Figure 4: Estimated versus actual unemployment rates for selected Indiana metropolitan areas

4 line graphs for Bloomington, Columbus, Elkhart-Goshen and Indianapolis showing BLS unemployment estimates and predictions from UI claims nearly aligning from January 2008 to February 2020.

Source: STATS Indiana and IBRC estimates

Unemployment for industry sectors is often not reported, but may be of great interest to regional planners. To obtain a rough estimate on unemployment by industry sector, we assigned the regional unemployment proportionally to its underlying sectors by their proportions in UI claims. For example, if manufacturing accounts for 20% of UI claims for Elkhart, then it also accounts for 20% of the regional unemployment.

Figure 5 presents the times series of unemployment for Indiana’s top sectors. Manufacturing has accounted for the most job loss in Indiana over time, and its workers also saw the highest unemployment during the Great Recession.

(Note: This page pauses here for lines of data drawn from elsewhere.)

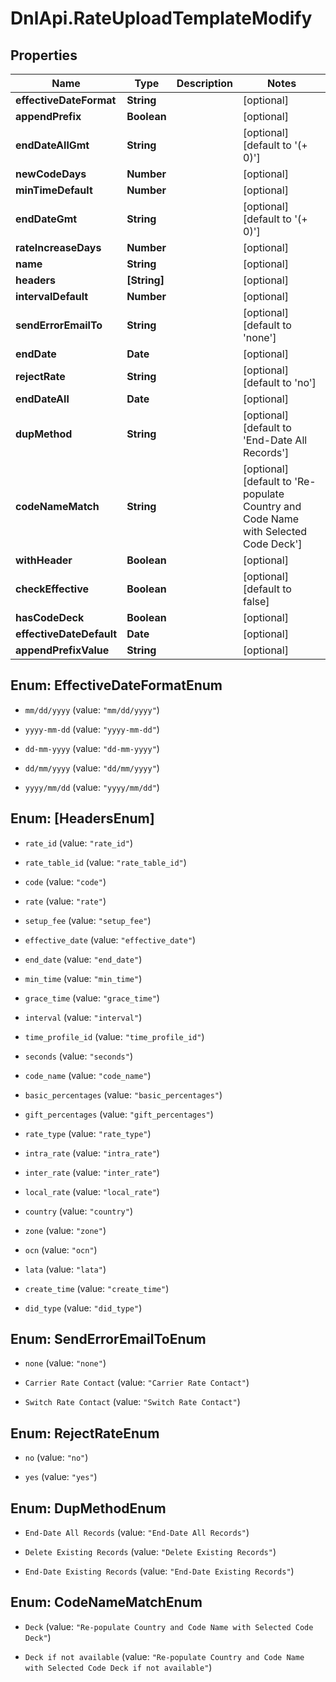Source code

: # DnlApi.RateUploadTemplateModify

## Properties
Name | Type | Description | Notes
------------ | ------------- | ------------- | -------------
**effectiveDateFormat** | **String** |  | [optional] 
**appendPrefix** | **Boolean** |  | [optional] 
**endDateAllGmt** | **String** |  | [optional] [default to &#39;(+ 0)&#39;]
**newCodeDays** | **Number** |  | [optional] 
**minTimeDefault** | **Number** |  | [optional] 
**endDateGmt** | **String** |  | [optional] [default to &#39;(+ 0)&#39;]
**rateIncreaseDays** | **Number** |  | [optional] 
**name** | **String** |  | [optional] 
**headers** | **[String]** |  | [optional] 
**intervalDefault** | **Number** |  | [optional] 
**sendErrorEmailTo** | **String** |  | [optional] [default to &#39;none&#39;]
**endDate** | **Date** |  | [optional] 
**rejectRate** | **String** |  | [optional] [default to &#39;no&#39;]
**endDateAll** | **Date** |  | [optional] 
**dupMethod** | **String** |  | [optional] [default to &#39;End-Date All Records&#39;]
**codeNameMatch** | **String** |  | [optional] [default to &#39;Re-populate Country and Code Name with Selected Code Deck&#39;]
**withHeader** | **Boolean** |  | [optional] 
**checkEffective** | **Boolean** |  | [optional] [default to false]
**hasCodeDeck** | **Boolean** |  | [optional] 
**effectiveDateDefault** | **Date** |  | [optional] 
**appendPrefixValue** | **String** |  | [optional] 


<a name="EffectiveDateFormatEnum"></a>
## Enum: EffectiveDateFormatEnum


* `mm/dd/yyyy` (value: `"mm/dd/yyyy"`)

* `yyyy-mm-dd` (value: `"yyyy-mm-dd"`)

* `dd-mm-yyyy` (value: `"dd-mm-yyyy"`)

* `dd/mm/yyyy` (value: `"dd/mm/yyyy"`)

* `yyyy/mm/dd` (value: `"yyyy/mm/dd"`)




<a name="[HeadersEnum]"></a>
## Enum: [HeadersEnum]


* `rate_id` (value: `"rate_id"`)

* `rate_table_id` (value: `"rate_table_id"`)

* `code` (value: `"code"`)

* `rate` (value: `"rate"`)

* `setup_fee` (value: `"setup_fee"`)

* `effective_date` (value: `"effective_date"`)

* `end_date` (value: `"end_date"`)

* `min_time` (value: `"min_time"`)

* `grace_time` (value: `"grace_time"`)

* `interval` (value: `"interval"`)

* `time_profile_id` (value: `"time_profile_id"`)

* `seconds` (value: `"seconds"`)

* `code_name` (value: `"code_name"`)

* `basic_percentages` (value: `"basic_percentages"`)

* `gift_percentages` (value: `"gift_percentages"`)

* `rate_type` (value: `"rate_type"`)

* `intra_rate` (value: `"intra_rate"`)

* `inter_rate` (value: `"inter_rate"`)

* `local_rate` (value: `"local_rate"`)

* `country` (value: `"country"`)

* `zone` (value: `"zone"`)

* `ocn` (value: `"ocn"`)

* `lata` (value: `"lata"`)

* `create_time` (value: `"create_time"`)

* `did_type` (value: `"did_type"`)




<a name="SendErrorEmailToEnum"></a>
## Enum: SendErrorEmailToEnum


* `none` (value: `"none"`)

* `Carrier Rate Contact` (value: `"Carrier Rate Contact"`)

* `Switch Rate Contact` (value: `"Switch Rate Contact"`)




<a name="RejectRateEnum"></a>
## Enum: RejectRateEnum


* `no` (value: `"no"`)

* `yes` (value: `"yes"`)




<a name="DupMethodEnum"></a>
## Enum: DupMethodEnum


* `End-Date All Records` (value: `"End-Date All Records"`)

* `Delete Existing Records` (value: `"Delete Existing Records"`)

* `End-Date Existing Records` (value: `"End-Date Existing Records"`)




<a name="CodeNameMatchEnum"></a>
## Enum: CodeNameMatchEnum


* `Deck` (value: `"Re-populate Country and Code Name with Selected Code Deck"`)

* `Deck if not available` (value: `"Re-populate Country and Code Name with Selected Code Deck if not available"`)




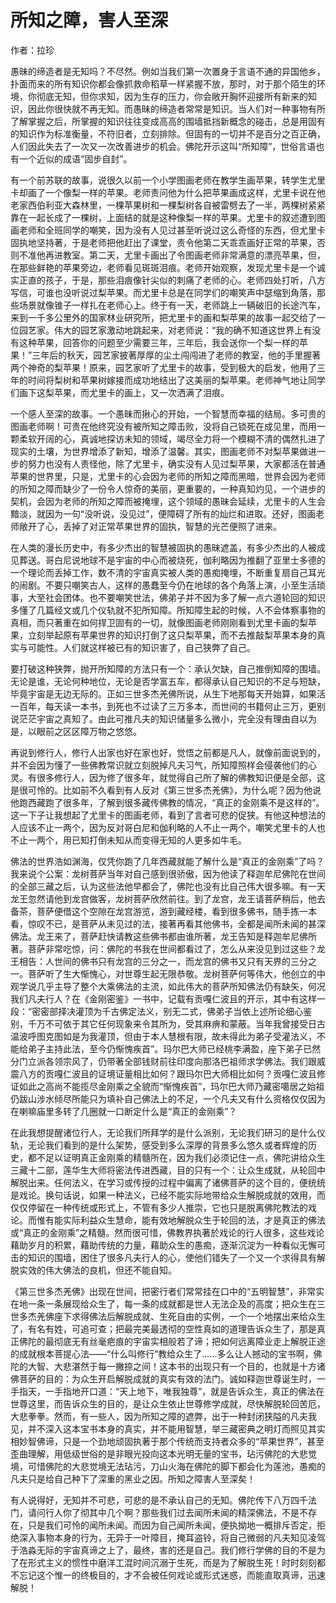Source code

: # 所知之障，害人至深

作者：拉珍



愚昧的缔造者是无知吗？不尽然。例如当我们第一次置身于言语不通的异国他乡，扑面而来的所有知识你都会像抓救命稻草一样紧握不放，那时，对于那个陌生的环境，你彻底无知，但你求知，因为生存的压力，你会敞开胸怀迎接所有新来的知识，因此你很快就不再无知。而愚昧的缔造者常常是知识。当人们对一种事物有所了解掌握之后，所掌握的知识往往变成高高的围墙抵挡新概念的碰击，总是用固有的知识作为标准衡量，不符旧者，立刻排除。但固有的一切并不是百分之百正确，人们因此失去了一次又一次改善进步的机会。佛陀开示这叫“所知障”，世俗言语也有一个近似的成语“固步自封”。


有一个前苏联的故事，说很久以前一个小学图画老师在教学生画苹果，转学生尤里卡却画了一个像梨一样的苹果。老师责问他为什么把苹果画成这样，尤里卡说在他老家西伯利亚大森林里，一棵苹果树和一棵梨树各自被雷劈去了一半，两棵树紧紧靠在一起长成了一棵树，上面结的就是这种像梨一样的苹果。尤里卡的叙述遭到图画老师和全班同学的嘲笑，因为没有人见过甚至听说过这么奇怪的东西，但尤里卡固执地坚持著，于是老师把他赶出了课堂，责令他第二天乖乖画好正常的苹果，否则不准他再进教室。第二天，尤里卡画出了令图画老师非常满意的漂亮苹果，但，在那些鲜艳的苹果旁边，老师看见斑斑泪痕。老师开始观察，发现尤里卡是一个诚实正直的孩子，于是，那些泪痕像针尖似的刺痛了老师的心。老师四处打听，八方写信，可谁也没听说过梨苹果。而尤里卡总是在同学们的嘲笑声中瑟缩到角落，那些场景就像锥子一样扎在老师心上。终于有一天，老师跳上一辆破旧的长途汽车，来到一千多公里外的国家林业研究所，把尤里卡的画和梨苹果的故事一起交给了一位园艺家。伟大的园艺家激动地跳起来，对老师说：“我的确不知道这世界上有没有这种苹果，回答你的问题至少需要三年，三年后，我会送你一个梨一样的苹果！”三年后的秋天，园艺家披著厚厚的尘土闯闯进了老师的教室，他的手里握著两个神奇的梨苹果！原来，园艺家听了尤里卡的故事，受到极大的启发，他用了三年的时间将梨树和苹果树嫁接而成功地结出了这美丽的梨苹果。老师神气地让同学们画下这梨苹果，而尤里卡的画上，又一次洒满了泪痕。


一个感人至深的故事。一个愚昧而揪心的开始，一个智慧而幸福的结局。多可贵的图画老师啊！可贵在他终究没有被所知之障击败，没将自己锁死在成见里，而用一颗柔软开阔的心，真诚地探访未知的领域，竭尽全力将一个模糊不清的偶然扎进了现实的土壤，为世界增添了新知，增添了温馨。其实，图画老师不对梨苹果做进一步的努力也没有人责怪他，除了尤里卡，确实没有人见过梨苹果，大家都活在普通苹果的世界里，只是，尤里卡的心会因为老师的所知之障而黑暗，世界会因为老师的所知之障而缺少了一份令人惊奇的美丽，更重要的，一种真知灼见，一个进步的契机，会因为老师的所知之障而被掩埋，这个领域的愚昧会延续，尤里卡的人生会黯淡，就因为一句“没听说，没见过”，便障碍了所有的灿烂和进取。还好，图画老师敞开了心，丢掉了对正常苹果世界的固执，智慧的光芒便照了进来。


在人类的漫长历史中，有多少杰出的智慧被固执的愚昧遮盖，有多少杰出的人被成见葬送。哥白尼说地球不是宇宙的中心而被烧死，伽利略因为推翻了亚里士多德的一个理论而丢掉工作，数不清的宇宙真实被人类的愚痴掩埋，不断重复扇自己耳光的闹剧。不要只嘲笑古人，这样的愚蠢至今仍在地球的各个角落上演，小至生活琐事，大至社会团体。也不要嘲笑世法，佛弟子并不因为多了解一点六道轮回的知识多懂了几篇经文或几个仪轨就不犯所知障。所知障生起的时候，人不会体察事物的真相，而只著重在如何捍卫固有的一切，就像图画老师刚刚看到尤里卡画的梨苹果，立刻举起原有苹果世界的知识打倒了这只梨苹果，而不去推敲梨苹果本身的真实与可能性。人们就这样被已有的知识害了，自己狭弊了自己。


要打破这种狭弊，抛开所知障的方法只有一个：承认欠缺，自己推倒知障的围墙。无论是谁，无论何种地位，无论是否学富五车，都得承认自己知识的不足与短缺，毕竟宇宙是无边无际的。正如三世多杰羌佛所说，从生下地那每天开始算，如果活一百年，每天读一本书，到死也不过读了三万多本，而世间的书籍何止三万，更别说茫茫宇宙之真知了。由此可推凡夫的知识储量多么微小，完全没有理由自以为是，以眼前之区区障万物之悠悠。


再说到修行人，修行人出家也好在家也好，觉悟之前都是凡人，就像前面说到的，并不会因为懂了一些佛教常识就立刻脱掉凡夫习气，所知障照样会侵袭他们的心灵。有很多修行人，因为修了很多年，就觉得自己所了解的佛教知识便是全部，这是很可怜的。比如前不久看到有人反对《第三世多杰羌佛》，为什么呢？因为他说他跑西藏跑了很多年，了解到很多藏传佛教的情况，“真正的金刚乘不是这样的”。这一下子让我想起了尤里卡的图画老师，看到了言者可悲的促狭。有他这种想法的人应该不止一两个，因为反对哥白尼和伽利略的人不止一两个，嘲笑尤里卡的人也不止一两个，用已知打倒未知从而变得无知的人更多如牛毛。


佛法的世界浩如渊海，仅凭你跑了几年西藏就能了解什么是“真正的金刚乘”了吗？我来说个公案：龙树菩萨当年对自己感到很骄傲，因为他读了释迦牟尼佛陀在世间的全部三藏之后，认为这些法他早都会了，佛陀也没有比自己伟大很多嘛。有一天龙王忽然请他到龙宫做客，龙树菩萨欣然前往。到了龙宫，龙王请菩萨稍后，他去备茶，菩萨便借这个空隙在龙宫游览，游到藏经楼，看到很多佛书，随手拣一本看，惊叹不已，是菩萨从未见过的法，接著再看其他佛书，全都是闻所未闻的甚深佛法。龙王来了，菩萨赶快请教这些佛书都由谁所著，龙王告知是释迦牟尼佛所著。菩萨非常吃惊，问：佛陀的书我在世间都看过了，怎么从来没见到过这些？龙王相告：人世间的佛书只有龙宫的三分之一，而龙宫的佛书又只有天界的三分之一。菩萨听了生大惭愧心，对世尊生起无限恭敬。龙树菩萨何等伟大，他创立的中观学说几乎主导了整个大乘佛法的主流，如此伟大的菩萨所知佛法仍有缺矢，何况我们凡夫行人？在《金刚密鉴》一书中，记载有贡嘎仁波且的开示，其中有这样一段：“密密部择决灌顶为千古佛定法义，别无二式，佛弟子当依上述所论细心鉴别，千万不可依于其它任何现象来令其所为，受其麻痹和蒙蔽。当年我曾接受日古温波呼图克图如是为我灌顶，但由于本人慧根有限，故未得此为弟子受灌法义，不能给弟子主持此法，至今仍惭愧疾首”。玛尔巴大师已经桃李满盈，座下弟子已然分门立派各领宗风了，仍带著全部钱财前往印度向那洛巴祖师求学佛法。我们跟威震八方的贡嘎仁波且的证境证量相比如何？跟玛尔巴大师相比如何？贡嘎仁波且修证如此之高尚不能揽尽金刚乘之全貌而“惭愧疾首”，玛尔巴大师乃藏密噶居之始祖仍跋山涉水倾尽所能只为填补自己佛法上的不足，一个凡夫又有什么资格仅仅因为在喇嘛庙里多转了几圈就一口断定什么是“真正的金刚乘”？


在此我想提醒诸位行人，无论我们所拜学的是什么派别，无论我们研习的是什么仪轨，无论我们看到的是什么架势，感受到多么深厚的背景多么悠久或者辉煌的历史，都不足以证明真正金刚乘的精髓所在，因为我们必须记住一点，佛陀讲给众生三藏十二部，莲华生大师将密法传进西藏，目的只有一个：让众生成就，从轮回中解脱出来。任何法义，在学习或传授的过程中偏离了诸佛菩萨的这个目的，便统统是戏论。换句话说，如果一种法义，已经不能实际地带给众生解脱成就的效用，而仅仅停留在一种传统或形式上，不管有多少人推崇，它也只是脱离佛陀教法的戏论。而惟有能实际利益众生慧命，能有效地解脱众生于轮回的法，才是真正的佛法或“真正的金刚乘”之精髓。然而很可惜，佛教界执著於戏论的行人很多，这些戏论藉助岁月的积累，藉助传统的力量，藉助众生的愚痴，逐渐沉淀为一种看似无懈可击的知识的围墙，困住了很多凡夫行人的心，使他们错失了一个又一个求得具有解脱实效的伟大佛法的良机，但还不能自知。


《第三世多杰羌佛》出现在世间，把密行者们常常挂在口中的“五明智慧”，非常实在地一条一条展现给众生了，每一条的成就都是世人无法企及的高度；把众生在三世多杰羌佛座下求得佛法后解脱成就、生死自由的实例，一个一个地摆出来给众生了，有名有姓，可追可查；把最完美最透彻的空性真如的道理告诉众生了，那是真正佛陀的最彻底无有丝毫疤痕的宇宙实相般若了谛；把如何远离障业走上解脱正途的成就根本菩提心法——“什么叫修行”教给众生了……多么让人撼动的宝书啊，佛陀的大智、大悲湛然于每一撇捺之间！这本书的出现只有一个目的，也就是十方诸佛菩萨的目的：为众生开启解脱成就的真实有效的法门。诚如释迦世尊诞生时，一手指天，一手指地开口道：“天上地下，唯我独尊”，就是告诉众生，真正的佛法在世尊这里，而告诉众生的目的，是让众生依止世尊修学成就，尽快解脱轮回苦厄，大悲拳拳。然而，有一些人，因为所知之障的遮弊，出于一种封闭狭隘的凡夫我见，并不深入这本宝书本身的真实，并不能用智慧，举三藏密典之明灯而照见其实相妙智佛谛，只是一个劲地顽固执著于那个传统而支持者众多的“苹果世界”，甚至歪曲理解，用低级世俗的是非眼光投向这本光明无量的宝书，玷污佛陀的大悲觉境，可惜佛陀的大悲觉境无法玷污，刀山火海在佛陀的脚下都会化为莲池，愚痴的凡夫只是给自己种下了深重的黑业之因。所知之障害人至深矣！


有人说得好，无知并不可悲，可悲的是不承认自己的无知。佛陀传下八万四千法门，请问行人你了彻其中几个啊？那些我们过去闻所未闻的精深佛法，不是不存在，只是我们可怜的闻所未闻。而因为自己闻所未闻，便执拗地一概排斥否定，拒绝深入事物本身的行为，无异于一叶障目，掩耳盗铃，将自己微弱的凡夫知见凌驾于浩淼无际的宇宙真谛之上了，最终，害的还是自己。我们修行学佛的目的不是为了在形式主义的惯性中磨洋工混时间沉溺于生死，而是为了解脱生死！时时刻刻都不忘记这个惟一的终极目的，才不会被任何戏论或形式迷惑，而能直取真谛，迅速解脱！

Workers in administrative support, retail, construction, and transportation and warehousing, are also more prone to losing jobs. Unemployment in construction is relatively stable over time, and didn't jump up too much even during the last recession, which was triggered by the housing market crash. We also see that the response to the Great Recession in other sectors came more slowly and gradually relative to the spike in manufacturing unemployment.

Figure 5: Monthly unemployment for Indiana’s top industrial sectors

Line graph from January 2008 to February 2020 showing unemployment predictions from UI claims for construction, retail, manufacturing, transportation and warehousing, health care, and administrative support and waste management.

Source: IBRC estimates

The “response” rate of unemployment to UI claims is the largest (0.68) for construction, with manufacturing, health care, transportation and warehousing, retail, and administrative support varying between 0.55 and 0.58.


We’ve demonstrated a simple statistical method that uses UI claims to generate unemployment at regional (sub-state) and sectoral (industry) levels. The estimated parameters can be used to make predictions about near-future labor statistics. It is important to keep in mind that parameter values differ across regions and would also change as the time periods are altered. Thus, one needs to run the model separately for different regions and update the model once new data become available.

For more information on unemployment rates and claims, visit the Hoosiers by the Numbers Unemployment topic page.  


  1. U.S. Bureau of Labor Statistics, “Estimation Methodology,” www.bls.gov/lau/laumthd.htm.
  2. The (adjusted) R2 of the model—used to assess a linear model’s goodness of fit—is 0.85.
  3. The six-month backward and forward moving average was calculated to smooth out the time series of estimated unemployment.